Stored data entries:
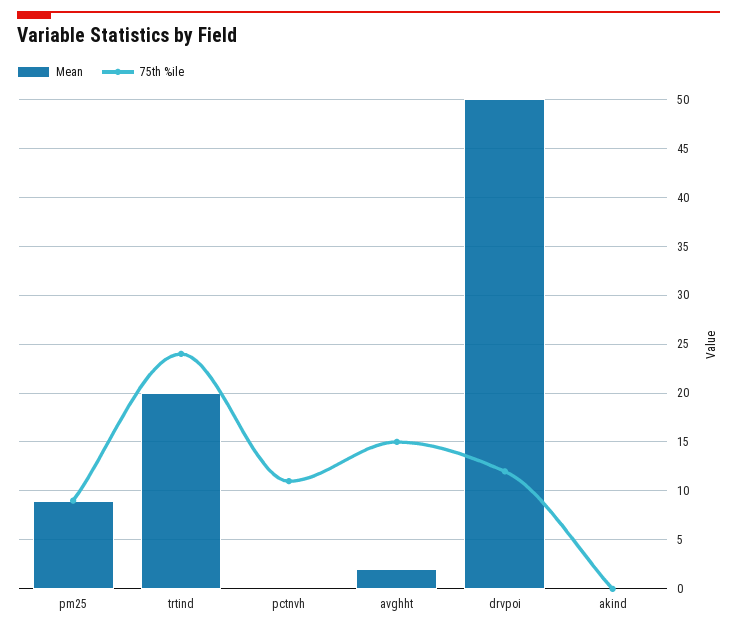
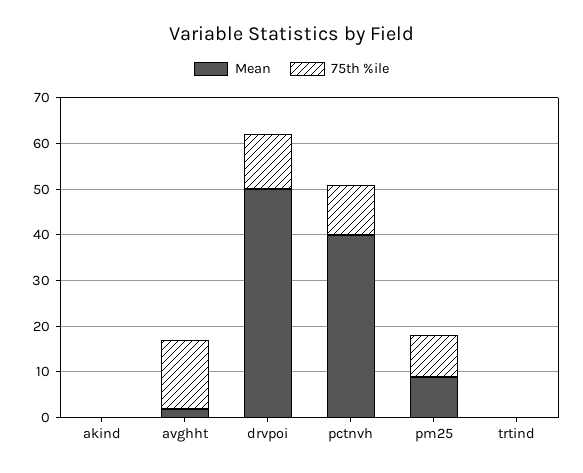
Mean, trtind: 20 -> 0
75th %ile, trtind: 24 -> 0
Mean, pctnvh: 0 -> 40

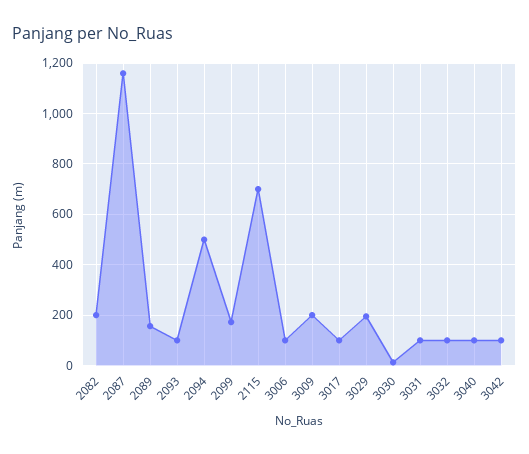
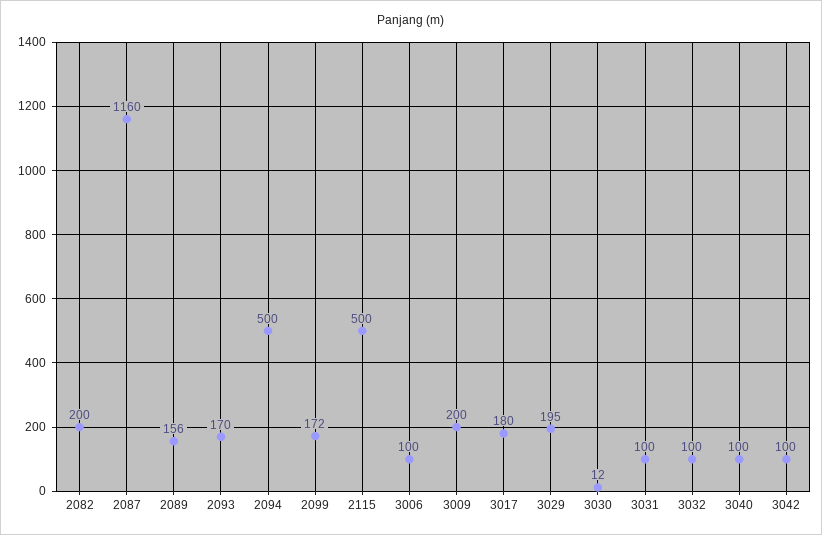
2093: 100 -> 170
2115: 700 -> 500
3017: 100 -> 180

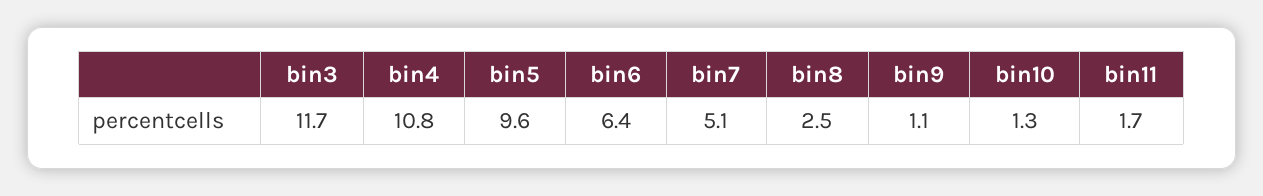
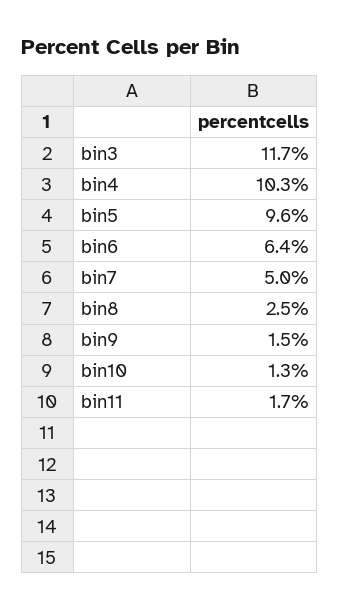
bin4: 10.8 -> 10.3
bin7: 5.1 -> 5
bin9: 1.1 -> 1.5

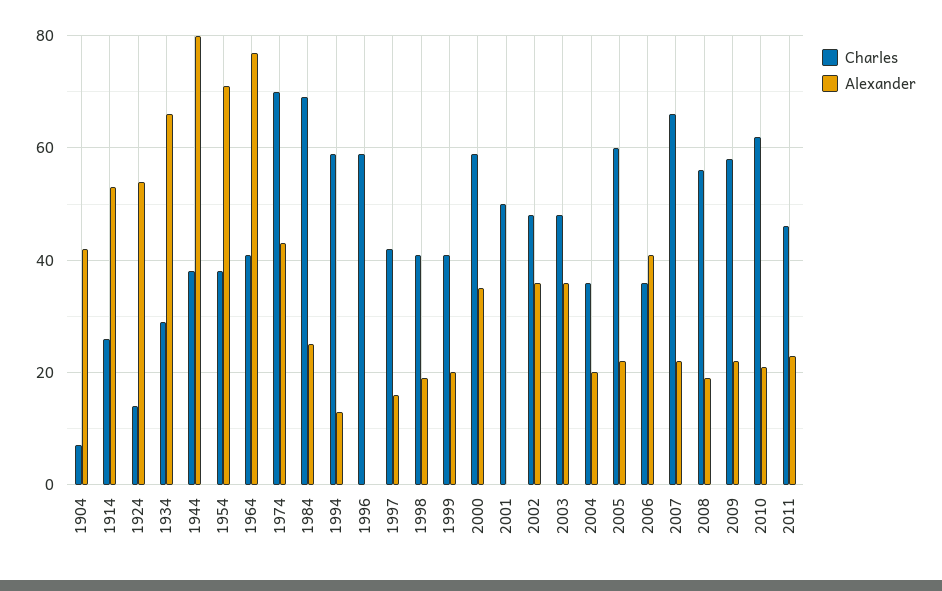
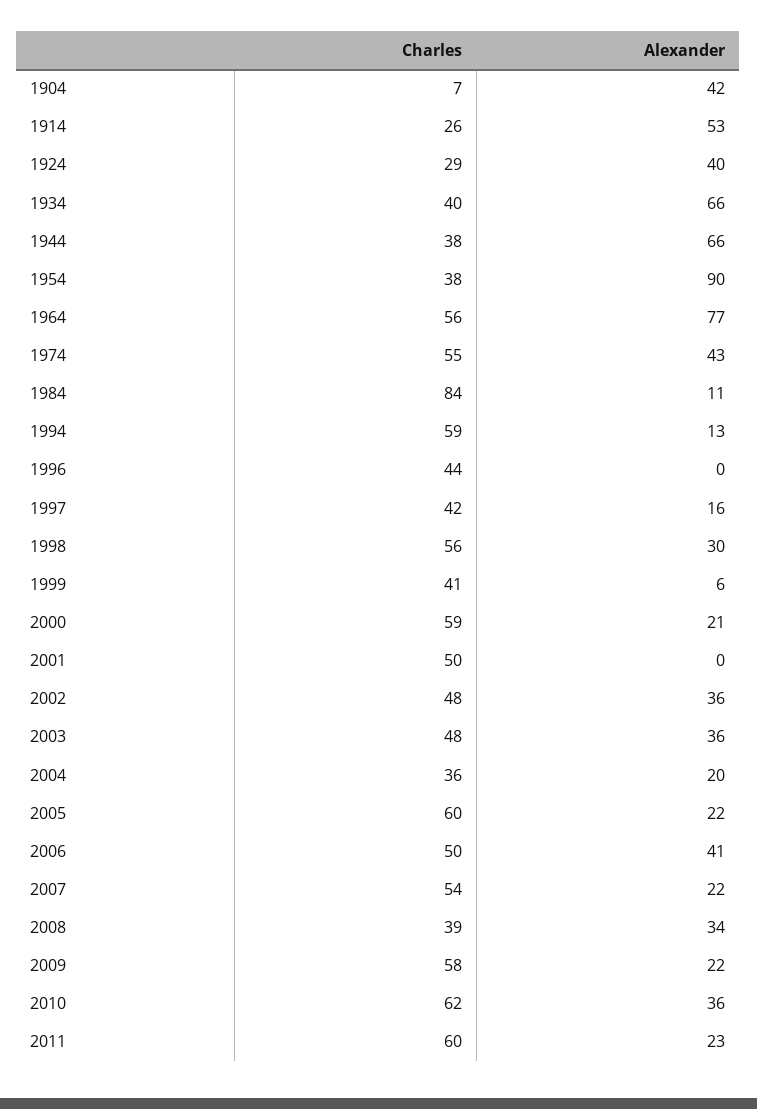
Charles, 1924: 15 -> 29
Alexander, 1924: 55 -> 40
Charles, 1934: 30 -> 40
Alexander, 1944: 80 -> 66
Alexander, 1954: 70 -> 90
Charles, 1964: 40 -> 56
Charles, 1974: 70 -> 55
Charles, 1984: 70 -> 84
Alexander, 1984: 25 -> 11
Charles, 1996: 60 -> 44
Charles, 1998: 40 -> 56
Alexander, 1998: 20 -> 30
Alexander, 1999: 20 -> 6
Alexander, 2000: 35 -> 21
Charles, 2006: 35 -> 50
Charles, 2007: 65 -> 54
Charles, 2008: 55 -> 39
Alexander, 2008: 20 -> 34
Alexander, 2010: 20 -> 36
Charles, 2011: 45 -> 60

▶ _Problem_
Of the lines above, output exactly those from the line bearing "Charles, 1924: 15 -> 29" through the line bearing "Charles, 1998: 40 -> 56", inclusive.

▶ _Response for this exercise_
Charles, 1924: 15 -> 29
Alexander, 1924: 55 -> 40
Charles, 1934: 30 -> 40
Alexander, 1944: 80 -> 66
Alexander, 1954: 70 -> 90
Charles, 1964: 40 -> 56
Charles, 1974: 70 -> 55
Charles, 1984: 70 -> 84
Alexander, 1984: 25 -> 11
Charles, 1996: 60 -> 44
Charles, 1998: 40 -> 56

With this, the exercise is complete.